A word-for-word copy of the entries, with the images left out, is what you should write.

[Data for this exercise]
◇ ◇ ◇ ◇ ◇ ◇ ◇

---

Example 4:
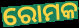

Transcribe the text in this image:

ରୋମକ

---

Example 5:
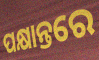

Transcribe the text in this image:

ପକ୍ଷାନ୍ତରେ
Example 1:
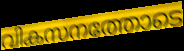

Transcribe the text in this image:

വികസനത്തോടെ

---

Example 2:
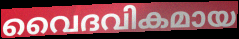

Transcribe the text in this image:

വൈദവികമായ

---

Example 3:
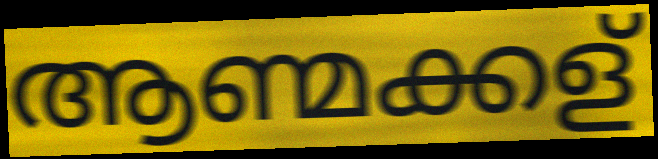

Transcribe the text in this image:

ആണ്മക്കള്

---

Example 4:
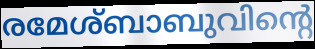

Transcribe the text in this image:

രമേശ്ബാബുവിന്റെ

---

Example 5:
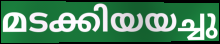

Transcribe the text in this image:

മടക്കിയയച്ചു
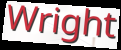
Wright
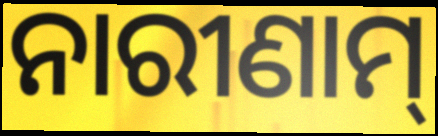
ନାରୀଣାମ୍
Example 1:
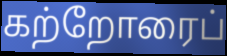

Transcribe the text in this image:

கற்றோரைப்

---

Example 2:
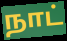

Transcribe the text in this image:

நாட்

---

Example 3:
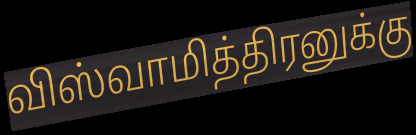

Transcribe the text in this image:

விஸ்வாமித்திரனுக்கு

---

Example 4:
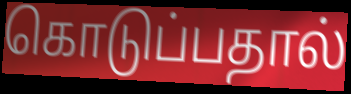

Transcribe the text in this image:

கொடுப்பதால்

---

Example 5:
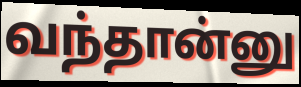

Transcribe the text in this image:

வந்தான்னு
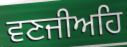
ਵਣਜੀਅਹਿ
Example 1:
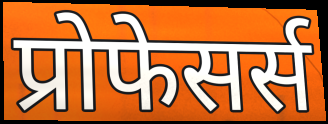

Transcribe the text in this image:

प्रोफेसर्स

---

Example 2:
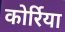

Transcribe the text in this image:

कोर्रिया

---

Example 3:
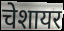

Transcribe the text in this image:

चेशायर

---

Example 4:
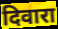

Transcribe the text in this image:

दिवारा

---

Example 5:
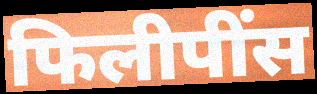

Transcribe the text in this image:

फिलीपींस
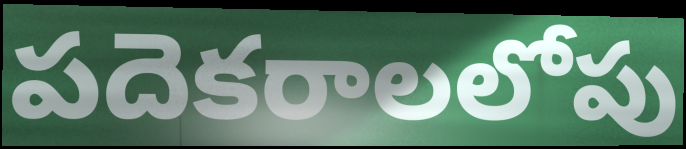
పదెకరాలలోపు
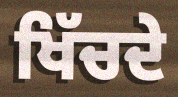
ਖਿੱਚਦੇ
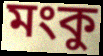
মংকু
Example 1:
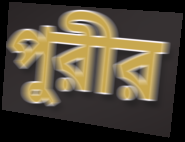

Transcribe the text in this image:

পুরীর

◇ ◇ ◇ ◇ ◇ ◇ ◇

[Your response]
---

Example 4:

Transcribe the text in this image:

ରୋମକ

---

Example 5:

Transcribe the text in this image:

ପକ୍ଷାନ୍ତରେ
Example 1:

Transcribe the text in this image:

വികസനത്തോടെ

---

Example 2:

Transcribe the text in this image:

വൈദവികമായ

---

Example 3:

Transcribe the text in this image:

ആണ്മക്കള്

---

Example 4:

Transcribe the text in this image:

രമേശ്ബാബുവിന്റെ

---

Example 5:

Transcribe the text in this image:

മടക്കിയയച്ചു
Wright
ନାରୀଣାମ୍
Example 1:

Transcribe the text in this image:

கற்றோரைப்

---

Example 2:

Transcribe the text in this image:

நாட்

---

Example 3:

Transcribe the text in this image:

விஸ்வாமித்திரனுக்கு

---

Example 4:

Transcribe the text in this image:

கொடுப்பதால்

---

Example 5:

Transcribe the text in this image:

வந்தான்னு
ਵਣਜੀਅਹਿ
Example 1:

Transcribe the text in this image:

प्रोफेसर्स

---

Example 2:

Transcribe the text in this image:

कोर्रिया

---

Example 3:

Transcribe the text in this image:

चेशायर

---

Example 4:

Transcribe the text in this image:

दिवारा

---

Example 5:

Transcribe the text in this image:

फिलीपींस
పదెకరాలలోపు
ਖਿੱਚਦੇ
মংকু
Example 1:

Transcribe the text in this image:

পুরীর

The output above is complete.